いらんことを言う
前にも書いたけれど、私はよく得意先の自宅に泊めてもらった。酔った勢いで「家に泊まらないか?」と言われると(多分愛想で言ったことも多いはずだ)間髪を入れず「はい」と言った。迷惑をかけることは解っているけれど、泊まるこちらもとても気を遣う。計算ずくではないけれど、そのことが後で営業として助けになることもあった。
そんなとき、よくお客さんの奥さんから子供の教育相談を受けた。父が教師だったので、教育問題に少し知識はあったけれど、特にそれを話題にしたわけではないのに。
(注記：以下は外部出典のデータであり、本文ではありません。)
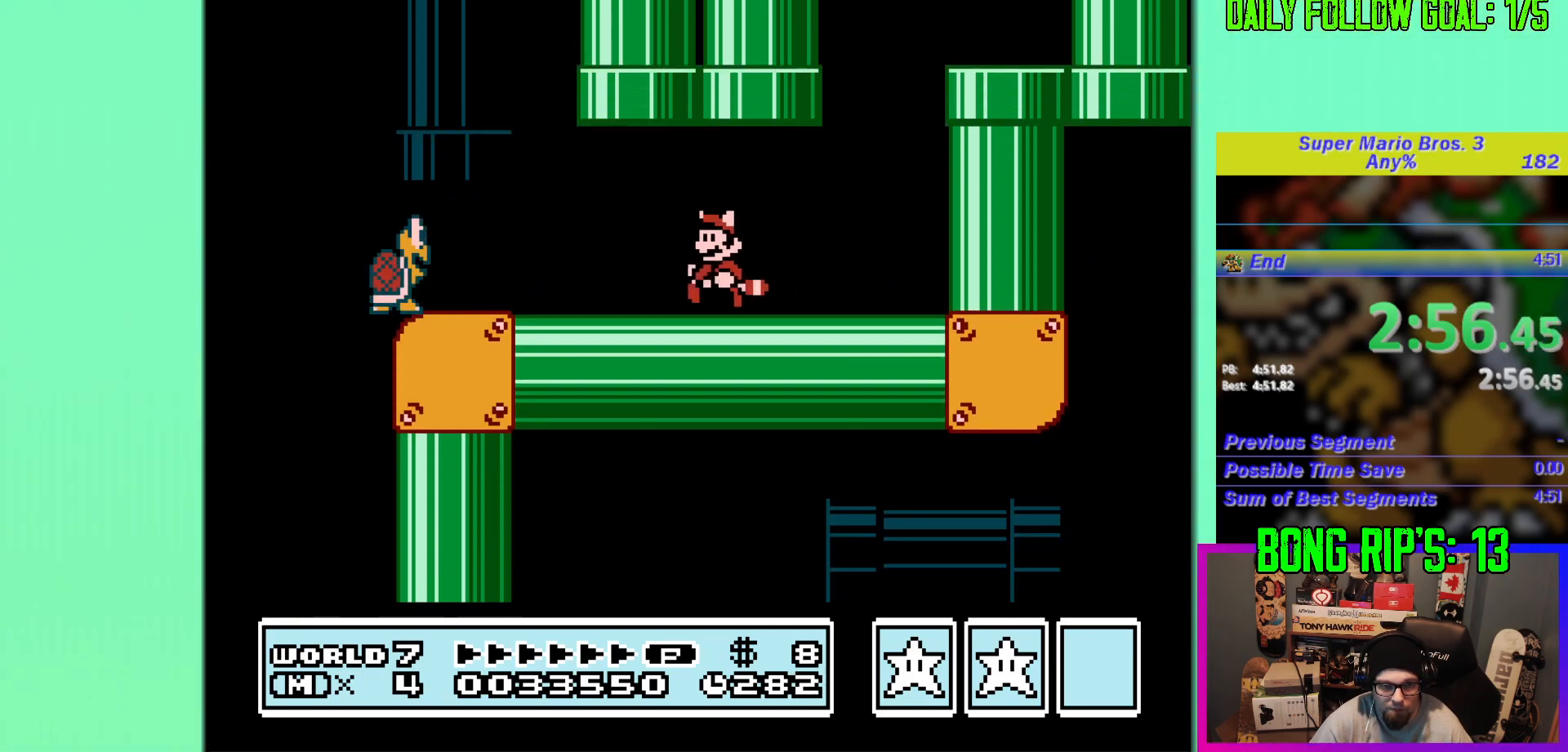
{"buttons": [], "events": [[200, "DPAD_LEFT", "down"], [333, "DPAD_LEFT", "up"]]}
そのときに必ず言ったのが「子供さんはご飯を美味しく食べますか?」「友達がいますか?」ということだ。
精神と身体が健康ならご飯が美味しく食べられて友達もいるはずだ。それこそ親にとって何より有り難いことではないか、というのが私の言い方だ(えらそうに!)。ほとんどそれで奥さんは仕合わせそうな顔になる。
息子が帰省してくれている。明日、住んでいる広島へ帰るのだけれど、昨日も今日も晩は友達と飲み会に行っている。今日夕方出かけるとき、「毎日ご苦労さん」とつい言ってしまった。「二日だけだろう」と息子に言われた。その通りだ。私はいらんことを言う。私が息子だったらもっときついことを言ったかも知れない。
息子は健康で友達がいる。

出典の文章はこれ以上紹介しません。